Swimmingly…

Today I reminded one of my favorite clients about the power of making decisions.  I reminded him of the book titled, The Unthinkable.  This is the book, remember, that highlights the three phases to making a decision during a crisis.  Here they are.  

Denial.

Deliberate.

Decide.

The first phase we mostly deny the need to do anything different.  On 9/11 the survivors took, on average, six minutes denying that there was a reason to head for the stairwells.  The second phase we acknowledge the need to do something and begin to look at all the alternatives. As leaders we tend to err on the side of caution here. We over evaluate.  We chew the cud.  We ruminate.  We procrastinate.  We wait for the authorities to tell us what to do.  We tell ourselves that we are being prudent. The truth is that we are being “chicken shits.”  

The final phase is deciding to ACT.  

I encourage all my clients to make more decisions and to make them faster.  The beauty is not in being right, it’s in being active.  The greatest leaders have a bent toward action.  Yes, they think first.  They simply understand that we can only think our way so far.  To get to the “other side” they realize that action is the only way. Transformational leaders understand that action is where it’s at.  They ACT.  Very cool.

Tonight, I received an email that highlighted four decisions that my client made.

TODAY.

Three went “swimmingly,” according to him.  

That, my friends, is what I call a stroke in the right direction.  

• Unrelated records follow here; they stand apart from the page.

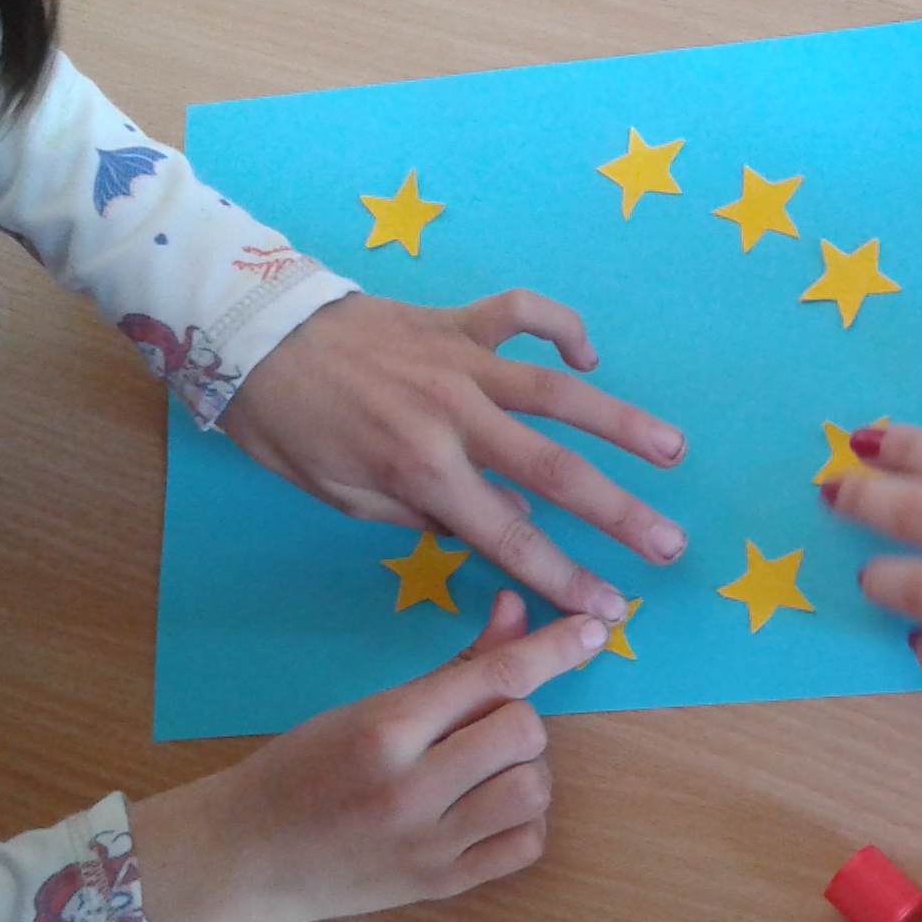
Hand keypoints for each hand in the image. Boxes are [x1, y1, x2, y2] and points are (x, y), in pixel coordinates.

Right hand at [131, 589, 602, 921]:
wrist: (247, 856)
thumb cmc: (303, 768)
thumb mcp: (367, 707)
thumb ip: (453, 668)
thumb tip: (518, 611)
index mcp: (385, 730)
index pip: (494, 678)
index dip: (554, 648)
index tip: (593, 629)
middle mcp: (411, 789)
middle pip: (524, 731)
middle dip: (515, 718)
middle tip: (476, 728)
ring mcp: (429, 845)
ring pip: (534, 790)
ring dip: (522, 770)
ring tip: (481, 771)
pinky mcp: (442, 886)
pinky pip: (526, 845)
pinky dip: (520, 821)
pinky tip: (483, 810)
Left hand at [222, 290, 687, 621]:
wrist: (249, 332)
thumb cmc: (286, 425)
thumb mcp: (339, 495)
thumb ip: (420, 514)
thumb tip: (494, 524)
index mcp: (423, 469)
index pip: (511, 538)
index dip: (566, 577)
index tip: (610, 607)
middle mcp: (456, 415)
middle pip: (555, 471)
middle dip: (619, 514)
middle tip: (670, 545)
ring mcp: (462, 361)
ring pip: (559, 392)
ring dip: (621, 422)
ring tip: (672, 451)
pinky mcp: (456, 320)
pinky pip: (523, 313)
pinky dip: (561, 328)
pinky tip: (589, 356)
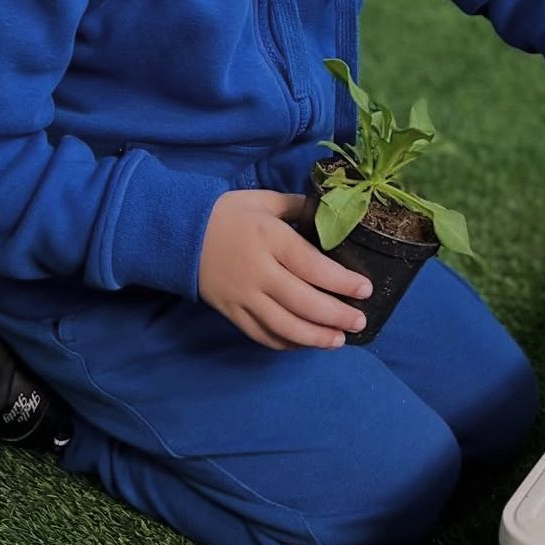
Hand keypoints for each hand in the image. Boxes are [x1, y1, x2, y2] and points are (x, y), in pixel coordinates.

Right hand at [198, 190, 371, 349]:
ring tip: (339, 340)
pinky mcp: (231, 312)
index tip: (365, 289)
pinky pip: (261, 334)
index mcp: (270, 239)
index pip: (312, 265)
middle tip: (360, 321)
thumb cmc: (227, 213)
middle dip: (335, 315)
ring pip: (284, 325)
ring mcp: (243, 296)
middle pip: (303, 301)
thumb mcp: (264, 201)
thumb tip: (330, 212)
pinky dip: (285, 342)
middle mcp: (258, 271)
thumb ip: (298, 206)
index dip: (341, 281)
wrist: (178, 233)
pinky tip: (304, 342)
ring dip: (314, 336)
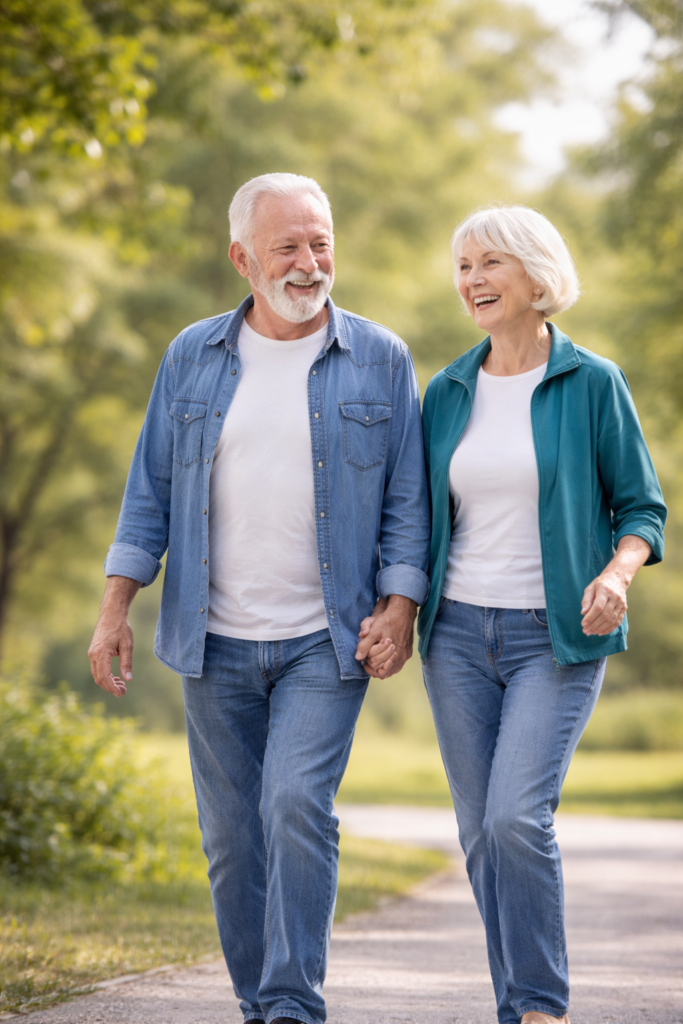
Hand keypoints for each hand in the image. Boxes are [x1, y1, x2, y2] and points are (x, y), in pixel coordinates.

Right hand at [88, 576, 140, 696]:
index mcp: (101, 653)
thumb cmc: (120, 628)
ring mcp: (92, 654)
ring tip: (122, 686)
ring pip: (97, 674)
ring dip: (108, 682)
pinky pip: (97, 668)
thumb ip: (126, 662)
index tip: (120, 693)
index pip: (104, 676)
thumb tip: (128, 679)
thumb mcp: (127, 645)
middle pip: (99, 678)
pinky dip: (106, 675)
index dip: (112, 687)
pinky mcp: (94, 653)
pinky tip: (116, 678)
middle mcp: (93, 655)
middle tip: (123, 692)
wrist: (111, 614)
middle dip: (110, 687)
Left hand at [354, 595, 416, 678]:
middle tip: (369, 658)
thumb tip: (358, 658)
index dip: (368, 666)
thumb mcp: (373, 631)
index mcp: (391, 653)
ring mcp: (405, 656)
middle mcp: (400, 658)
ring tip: (375, 659)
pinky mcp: (408, 654)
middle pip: (384, 670)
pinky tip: (385, 659)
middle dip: (375, 665)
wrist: (402, 613)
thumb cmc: (387, 621)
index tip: (364, 661)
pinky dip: (390, 665)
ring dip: (383, 667)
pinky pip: (398, 665)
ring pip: (392, 670)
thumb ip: (365, 645)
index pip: (376, 668)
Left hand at [581, 535, 650, 635]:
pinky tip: (601, 632)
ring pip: (611, 620)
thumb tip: (583, 613)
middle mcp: (615, 597)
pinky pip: (617, 621)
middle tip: (586, 631)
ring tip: (591, 632)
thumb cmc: (601, 584)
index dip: (590, 617)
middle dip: (594, 625)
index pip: (598, 607)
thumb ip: (586, 600)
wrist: (617, 579)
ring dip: (600, 628)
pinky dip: (609, 628)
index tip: (583, 624)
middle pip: (605, 615)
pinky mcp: (624, 608)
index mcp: (605, 590)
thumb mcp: (590, 587)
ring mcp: (621, 603)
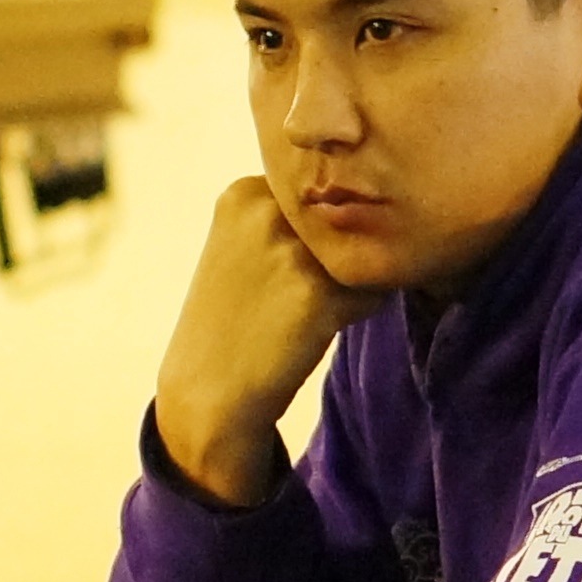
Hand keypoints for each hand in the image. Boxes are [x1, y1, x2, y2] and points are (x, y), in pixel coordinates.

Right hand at [154, 177, 382, 506]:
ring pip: (363, 252)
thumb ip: (289, 213)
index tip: (288, 265)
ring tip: (308, 310)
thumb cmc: (231, 319)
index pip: (322, 189)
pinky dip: (358, 312)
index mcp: (245, 192)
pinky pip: (374, 291)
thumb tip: (367, 201)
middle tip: (299, 291)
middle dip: (341, 251)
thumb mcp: (242, 244)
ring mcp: (292, 250)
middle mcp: (267, 210)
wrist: (208, 392)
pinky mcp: (319, 293)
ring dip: (353, 282)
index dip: (320, 231)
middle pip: (347, 216)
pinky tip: (317, 328)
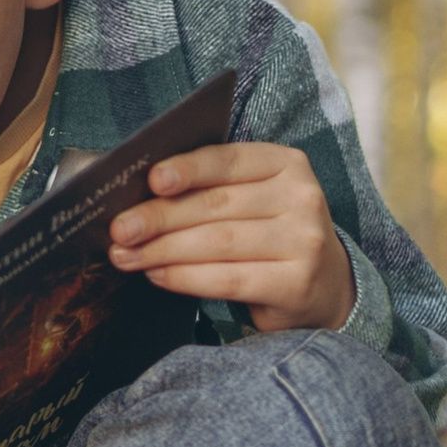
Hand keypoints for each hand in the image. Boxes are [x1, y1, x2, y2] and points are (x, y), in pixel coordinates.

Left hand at [108, 140, 356, 332]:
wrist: (326, 286)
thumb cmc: (269, 233)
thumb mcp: (252, 198)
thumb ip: (209, 188)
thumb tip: (140, 196)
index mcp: (286, 164)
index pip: (228, 160)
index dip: (187, 169)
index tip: (151, 180)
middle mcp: (302, 198)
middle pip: (215, 204)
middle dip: (159, 217)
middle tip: (119, 229)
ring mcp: (304, 242)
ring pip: (217, 243)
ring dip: (163, 250)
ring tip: (127, 256)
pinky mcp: (297, 284)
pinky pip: (229, 280)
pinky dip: (186, 278)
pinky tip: (158, 275)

What decisions did you make today?

What decisions did you put off?

What decisions are you still deliberating?

Why?

Why?

Why?

Did you know the team is looking at each other and asking themselves this question, “What is he waiting for?”

1 thought on “Swimmingly…

  1. I made a decision today. It feels good. We are trying like hell to find customers that are more like partners. We found another. The customer was asking, wanting helping all in the spirit to work with us. It wasn’t aligned perferctly with what $ we wanted but it was aligned perfectly for what kind of customer we want. I made a decision the relationship means more for the future. The job is ours, but more importantly it is ours, us and our new partner.